そして2023年度には、営業チームと共に立てた「既存顧客へのサイト改善・リニューアル提案による売上20%増」という年間目標を達成することができました。今後も学び続け、Webデザインの仕事を通じて、より多くの人が不自由なくWebを利用できる環境を作っていきたいです。
Webディレクター
私は、困難な状況や難しい課題にも、向上心を持って取り組んできました。
前職の制作会社で2022年に、コンペ通過率向上のための対策チームのリーダーに私が指名されました。最初は何をすべきか戸惑いましたが、チームメンバーとのディスカッションや顧客へのヒアリング、同業他社の集まるセミナーへの参加などを重ねる中で、Webディレクターの企画力に課題があり、その原因は顧客のビジネスに対する理解不足だとわかりました。

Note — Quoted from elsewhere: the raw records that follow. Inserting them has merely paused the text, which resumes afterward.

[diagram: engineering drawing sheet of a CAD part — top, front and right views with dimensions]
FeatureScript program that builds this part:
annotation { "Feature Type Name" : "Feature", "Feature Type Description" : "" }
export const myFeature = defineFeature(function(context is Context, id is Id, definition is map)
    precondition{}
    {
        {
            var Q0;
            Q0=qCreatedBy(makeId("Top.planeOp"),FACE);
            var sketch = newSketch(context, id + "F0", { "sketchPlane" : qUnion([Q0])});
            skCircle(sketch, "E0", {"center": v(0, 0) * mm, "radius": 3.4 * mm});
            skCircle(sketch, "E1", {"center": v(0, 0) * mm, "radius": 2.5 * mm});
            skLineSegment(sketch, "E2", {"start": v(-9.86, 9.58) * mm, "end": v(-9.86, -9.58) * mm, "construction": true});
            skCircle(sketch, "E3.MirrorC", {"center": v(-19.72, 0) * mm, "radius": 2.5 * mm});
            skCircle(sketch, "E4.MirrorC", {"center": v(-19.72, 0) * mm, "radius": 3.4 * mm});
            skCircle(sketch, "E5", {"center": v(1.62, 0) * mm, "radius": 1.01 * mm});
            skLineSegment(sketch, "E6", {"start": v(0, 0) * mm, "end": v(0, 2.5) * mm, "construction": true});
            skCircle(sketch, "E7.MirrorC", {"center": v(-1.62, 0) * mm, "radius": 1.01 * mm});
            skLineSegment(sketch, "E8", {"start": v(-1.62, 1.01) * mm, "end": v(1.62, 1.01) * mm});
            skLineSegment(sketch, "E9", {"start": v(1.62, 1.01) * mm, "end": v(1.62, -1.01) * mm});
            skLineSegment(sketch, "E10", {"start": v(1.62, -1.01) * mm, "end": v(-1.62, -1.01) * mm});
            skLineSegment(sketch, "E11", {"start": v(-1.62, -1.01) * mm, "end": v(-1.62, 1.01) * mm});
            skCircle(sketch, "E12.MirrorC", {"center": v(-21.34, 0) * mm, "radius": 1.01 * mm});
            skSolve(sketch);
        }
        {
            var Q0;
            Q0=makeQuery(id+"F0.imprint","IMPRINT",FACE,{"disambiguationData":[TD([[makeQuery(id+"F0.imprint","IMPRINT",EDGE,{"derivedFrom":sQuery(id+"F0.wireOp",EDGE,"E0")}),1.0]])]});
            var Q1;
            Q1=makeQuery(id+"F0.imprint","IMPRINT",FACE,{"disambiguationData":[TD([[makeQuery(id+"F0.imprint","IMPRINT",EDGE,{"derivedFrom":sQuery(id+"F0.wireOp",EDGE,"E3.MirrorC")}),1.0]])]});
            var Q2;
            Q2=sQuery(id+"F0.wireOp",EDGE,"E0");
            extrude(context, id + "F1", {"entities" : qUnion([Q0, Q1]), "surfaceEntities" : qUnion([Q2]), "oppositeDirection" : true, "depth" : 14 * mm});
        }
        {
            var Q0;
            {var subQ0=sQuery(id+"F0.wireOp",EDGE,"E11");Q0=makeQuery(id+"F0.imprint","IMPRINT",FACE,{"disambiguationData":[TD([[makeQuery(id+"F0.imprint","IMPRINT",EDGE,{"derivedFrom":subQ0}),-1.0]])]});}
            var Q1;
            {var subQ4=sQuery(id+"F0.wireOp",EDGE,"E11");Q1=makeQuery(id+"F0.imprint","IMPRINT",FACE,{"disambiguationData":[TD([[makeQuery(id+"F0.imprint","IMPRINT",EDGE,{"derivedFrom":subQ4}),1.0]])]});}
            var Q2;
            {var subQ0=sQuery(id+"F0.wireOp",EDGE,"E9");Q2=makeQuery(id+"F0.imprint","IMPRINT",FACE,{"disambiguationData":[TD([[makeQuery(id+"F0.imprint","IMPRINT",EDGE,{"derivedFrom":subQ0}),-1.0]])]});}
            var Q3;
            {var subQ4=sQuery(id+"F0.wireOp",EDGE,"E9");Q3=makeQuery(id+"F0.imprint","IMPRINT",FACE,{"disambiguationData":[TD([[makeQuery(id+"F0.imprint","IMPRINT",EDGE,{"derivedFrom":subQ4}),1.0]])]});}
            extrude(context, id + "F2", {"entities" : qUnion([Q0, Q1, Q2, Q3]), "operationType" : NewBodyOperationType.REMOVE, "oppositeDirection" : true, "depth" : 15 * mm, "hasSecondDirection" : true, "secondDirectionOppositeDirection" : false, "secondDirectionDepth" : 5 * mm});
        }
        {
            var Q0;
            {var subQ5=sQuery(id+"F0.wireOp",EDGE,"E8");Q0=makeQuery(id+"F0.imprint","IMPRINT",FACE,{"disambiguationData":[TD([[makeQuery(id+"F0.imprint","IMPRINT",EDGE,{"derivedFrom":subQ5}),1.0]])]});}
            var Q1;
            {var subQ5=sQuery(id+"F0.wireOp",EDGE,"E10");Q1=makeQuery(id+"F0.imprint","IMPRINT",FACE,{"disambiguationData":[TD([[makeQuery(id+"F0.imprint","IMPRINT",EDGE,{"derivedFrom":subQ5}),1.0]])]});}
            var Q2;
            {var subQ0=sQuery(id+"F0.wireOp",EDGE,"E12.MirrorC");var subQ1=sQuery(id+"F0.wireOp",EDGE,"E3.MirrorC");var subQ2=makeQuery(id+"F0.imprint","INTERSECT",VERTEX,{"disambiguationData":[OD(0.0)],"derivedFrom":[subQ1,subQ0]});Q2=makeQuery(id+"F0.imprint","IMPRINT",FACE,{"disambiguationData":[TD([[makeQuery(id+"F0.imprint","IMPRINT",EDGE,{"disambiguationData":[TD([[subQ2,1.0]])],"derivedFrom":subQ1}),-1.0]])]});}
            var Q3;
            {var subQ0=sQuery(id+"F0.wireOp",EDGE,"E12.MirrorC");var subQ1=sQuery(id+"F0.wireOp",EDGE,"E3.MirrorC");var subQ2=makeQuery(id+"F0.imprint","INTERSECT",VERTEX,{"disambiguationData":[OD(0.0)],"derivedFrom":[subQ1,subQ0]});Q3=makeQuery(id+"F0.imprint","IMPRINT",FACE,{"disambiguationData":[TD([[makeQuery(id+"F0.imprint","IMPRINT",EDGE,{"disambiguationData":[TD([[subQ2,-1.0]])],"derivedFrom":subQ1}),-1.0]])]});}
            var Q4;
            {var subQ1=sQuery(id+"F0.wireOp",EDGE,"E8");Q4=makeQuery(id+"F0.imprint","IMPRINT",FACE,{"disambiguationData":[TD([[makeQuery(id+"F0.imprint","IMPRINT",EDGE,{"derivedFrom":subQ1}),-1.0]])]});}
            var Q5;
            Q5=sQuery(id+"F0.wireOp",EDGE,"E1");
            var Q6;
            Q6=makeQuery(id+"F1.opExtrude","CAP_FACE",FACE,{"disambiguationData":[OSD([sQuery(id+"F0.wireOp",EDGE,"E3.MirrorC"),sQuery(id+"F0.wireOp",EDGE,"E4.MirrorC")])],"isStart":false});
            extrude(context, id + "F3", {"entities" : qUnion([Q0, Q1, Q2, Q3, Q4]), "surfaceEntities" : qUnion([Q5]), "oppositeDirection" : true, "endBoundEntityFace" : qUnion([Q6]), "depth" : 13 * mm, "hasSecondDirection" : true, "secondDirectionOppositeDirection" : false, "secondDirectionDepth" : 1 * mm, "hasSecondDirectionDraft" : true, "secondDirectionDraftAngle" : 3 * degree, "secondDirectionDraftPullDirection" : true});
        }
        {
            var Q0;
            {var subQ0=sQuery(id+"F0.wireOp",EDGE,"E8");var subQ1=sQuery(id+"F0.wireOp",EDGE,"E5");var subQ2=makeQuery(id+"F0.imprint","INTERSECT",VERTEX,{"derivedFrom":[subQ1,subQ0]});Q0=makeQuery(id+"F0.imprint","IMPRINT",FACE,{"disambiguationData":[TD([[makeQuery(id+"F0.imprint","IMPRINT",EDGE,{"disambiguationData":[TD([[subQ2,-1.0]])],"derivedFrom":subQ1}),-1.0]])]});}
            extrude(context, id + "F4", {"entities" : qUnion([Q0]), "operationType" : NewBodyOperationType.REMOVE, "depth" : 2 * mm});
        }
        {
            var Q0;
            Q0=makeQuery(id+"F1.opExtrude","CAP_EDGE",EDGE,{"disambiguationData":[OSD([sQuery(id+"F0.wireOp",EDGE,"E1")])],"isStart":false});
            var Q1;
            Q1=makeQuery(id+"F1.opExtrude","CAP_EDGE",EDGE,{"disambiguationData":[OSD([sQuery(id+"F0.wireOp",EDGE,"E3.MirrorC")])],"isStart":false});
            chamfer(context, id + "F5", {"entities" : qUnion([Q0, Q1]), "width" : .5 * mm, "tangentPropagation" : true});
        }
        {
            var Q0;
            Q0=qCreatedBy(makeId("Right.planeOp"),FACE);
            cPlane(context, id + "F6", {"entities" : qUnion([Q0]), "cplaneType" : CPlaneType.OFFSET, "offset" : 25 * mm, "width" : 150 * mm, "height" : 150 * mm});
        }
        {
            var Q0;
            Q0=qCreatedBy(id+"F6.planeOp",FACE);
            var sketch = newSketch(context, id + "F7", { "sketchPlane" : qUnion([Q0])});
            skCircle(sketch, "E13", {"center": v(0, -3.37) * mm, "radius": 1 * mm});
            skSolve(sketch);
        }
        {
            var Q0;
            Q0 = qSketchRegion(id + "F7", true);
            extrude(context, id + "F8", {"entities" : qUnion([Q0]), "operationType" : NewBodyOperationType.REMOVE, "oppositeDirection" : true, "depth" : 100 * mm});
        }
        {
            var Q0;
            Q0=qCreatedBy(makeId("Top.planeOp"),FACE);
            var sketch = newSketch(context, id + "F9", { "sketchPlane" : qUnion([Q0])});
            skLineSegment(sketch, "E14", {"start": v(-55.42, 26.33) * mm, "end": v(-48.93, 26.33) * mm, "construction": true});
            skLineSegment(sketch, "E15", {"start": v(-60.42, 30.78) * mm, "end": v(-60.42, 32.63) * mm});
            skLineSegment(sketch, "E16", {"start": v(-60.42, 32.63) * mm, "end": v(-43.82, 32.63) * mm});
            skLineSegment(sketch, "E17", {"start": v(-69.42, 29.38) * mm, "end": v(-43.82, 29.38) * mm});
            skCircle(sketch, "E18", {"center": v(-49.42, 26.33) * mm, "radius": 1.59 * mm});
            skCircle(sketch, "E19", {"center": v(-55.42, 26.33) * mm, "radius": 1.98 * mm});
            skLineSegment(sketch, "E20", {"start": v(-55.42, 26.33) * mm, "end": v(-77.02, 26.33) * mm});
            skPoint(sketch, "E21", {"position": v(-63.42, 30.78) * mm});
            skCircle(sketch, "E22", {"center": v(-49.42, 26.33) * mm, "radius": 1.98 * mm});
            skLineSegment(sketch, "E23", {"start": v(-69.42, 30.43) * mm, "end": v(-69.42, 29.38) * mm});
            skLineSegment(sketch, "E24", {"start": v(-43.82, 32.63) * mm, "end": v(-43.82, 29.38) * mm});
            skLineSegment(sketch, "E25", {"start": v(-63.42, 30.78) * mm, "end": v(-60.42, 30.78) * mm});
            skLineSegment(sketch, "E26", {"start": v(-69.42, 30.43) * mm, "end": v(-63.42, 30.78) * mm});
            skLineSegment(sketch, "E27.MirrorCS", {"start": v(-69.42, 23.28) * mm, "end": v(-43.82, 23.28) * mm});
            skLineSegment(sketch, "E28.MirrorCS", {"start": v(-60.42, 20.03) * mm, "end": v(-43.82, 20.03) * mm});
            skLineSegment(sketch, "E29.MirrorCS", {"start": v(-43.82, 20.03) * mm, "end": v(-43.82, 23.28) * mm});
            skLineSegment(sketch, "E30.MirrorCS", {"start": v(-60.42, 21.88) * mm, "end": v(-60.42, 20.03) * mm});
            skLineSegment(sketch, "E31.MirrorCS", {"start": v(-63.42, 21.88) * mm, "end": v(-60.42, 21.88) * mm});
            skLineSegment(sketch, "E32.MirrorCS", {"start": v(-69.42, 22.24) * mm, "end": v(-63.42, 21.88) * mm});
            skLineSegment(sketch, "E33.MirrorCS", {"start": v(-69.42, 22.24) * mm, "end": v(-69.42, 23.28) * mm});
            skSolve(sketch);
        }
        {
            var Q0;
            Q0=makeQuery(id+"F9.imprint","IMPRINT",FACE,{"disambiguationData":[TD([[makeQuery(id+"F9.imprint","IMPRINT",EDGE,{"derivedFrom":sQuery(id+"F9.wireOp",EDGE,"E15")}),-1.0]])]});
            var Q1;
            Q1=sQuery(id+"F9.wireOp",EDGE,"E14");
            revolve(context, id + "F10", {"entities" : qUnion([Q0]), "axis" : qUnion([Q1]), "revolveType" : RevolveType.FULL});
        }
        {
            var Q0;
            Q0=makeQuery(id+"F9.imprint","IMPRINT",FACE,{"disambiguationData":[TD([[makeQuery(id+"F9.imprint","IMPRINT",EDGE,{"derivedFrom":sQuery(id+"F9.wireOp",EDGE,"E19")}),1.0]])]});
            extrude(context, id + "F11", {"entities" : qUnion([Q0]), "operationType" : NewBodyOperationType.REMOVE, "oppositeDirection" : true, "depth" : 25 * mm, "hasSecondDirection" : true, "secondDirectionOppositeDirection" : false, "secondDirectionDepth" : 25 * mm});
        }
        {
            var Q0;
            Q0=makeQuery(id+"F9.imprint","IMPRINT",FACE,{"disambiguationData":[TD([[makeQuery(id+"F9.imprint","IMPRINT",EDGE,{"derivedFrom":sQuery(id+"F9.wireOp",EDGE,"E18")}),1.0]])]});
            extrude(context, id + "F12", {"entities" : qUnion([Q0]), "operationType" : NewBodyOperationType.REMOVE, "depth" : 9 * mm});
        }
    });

そこから、コンペ通過率30%アップという目標を設定。ディレクター全員が同じレベルのアウトプットを出せるよう、提案前にリサーチすべき項目の整理や、企画に必要な情報を整理するフォーマットの整備、社内研修などの対策を行ったところ、1年で目標を達成することができました。
今後もビジネスセンスを強みに、チームで成果を出せるディレクターとしてキャリアアップしていきたいと考えています。
Webマーケター
私は、打ち手がないと思われる状況にも果敢に挑戦し、解決してきました。
現在はマーケティング支援会社で、さまざまなメーカーのオウンドメディアやSNSの運用を行っています。1年前にある化粧品メーカーのユーザーコミュニティ運用と活性化を前任者から引き継いだのですが、それまで予算内で考えられる打ち手は出し尽くしていて、手詰まりの状態でした。そこで、チームメンバーと協力して他業界の成功事例を調査し、私の発案でロイヤルカスタマー育成に向けた有料のオンラインサロンを提案しました。
私はチームの中で、会員数や収益のシミュレーションなど提案に必要なデータ作成のほか、開設後の効果測定を担当し、クライアント社内での合意形成に貢献しました。結果として、初期費用と運用費あわせて年間〇百万円の売上増となりました。
今後も向上心を持って、顧客のビジネス課題を解決できるWebマーケターを目指していきます。
ゲームプランナー
私は面白いゲームを作るために、日常のあらゆる場面で情報収集をしています。
以前は「自分が楽しいと思うゲームを作りたい」と思い、自分の好きなゲームの構成や要素を研究していました。しかし、提案した企画が社内で通らないことも多く、「多くの人が楽しいと思うこと」を知るのが大切だと気付きました。この数年は「人気の映画やTV番組を年間100本以上視聴する」「話題のテーマパークやイベント、ライブなどに年間50カ所以上足を運ぶ」という目標を立て実際に達成し、その面白さを自分なりに言語化して社内でも共有し、企画に生かしています。
これによって、自分が企画を立てる際の品質・スピードがアップしただけでなく、得た情報や学んだことをアウトプットして共有する習慣がチームに根付き、生産性向上への貢献が評価されて社内表彰を受けました。将来は、「面白いゲーム」を全員で追求するチームを作れるディレクターを目指しています。
まとめ
企業の採用担当者にとって、中途採用の応募者に「向上心」があるかどうかは、重要な関心事の1つです。あなたがこれまでの社会人経験を振り返って「自分の強みは向上心だ」と思うのであれば、ぜひそのことを応募書類や面接の場で効果的にアピールしましょう。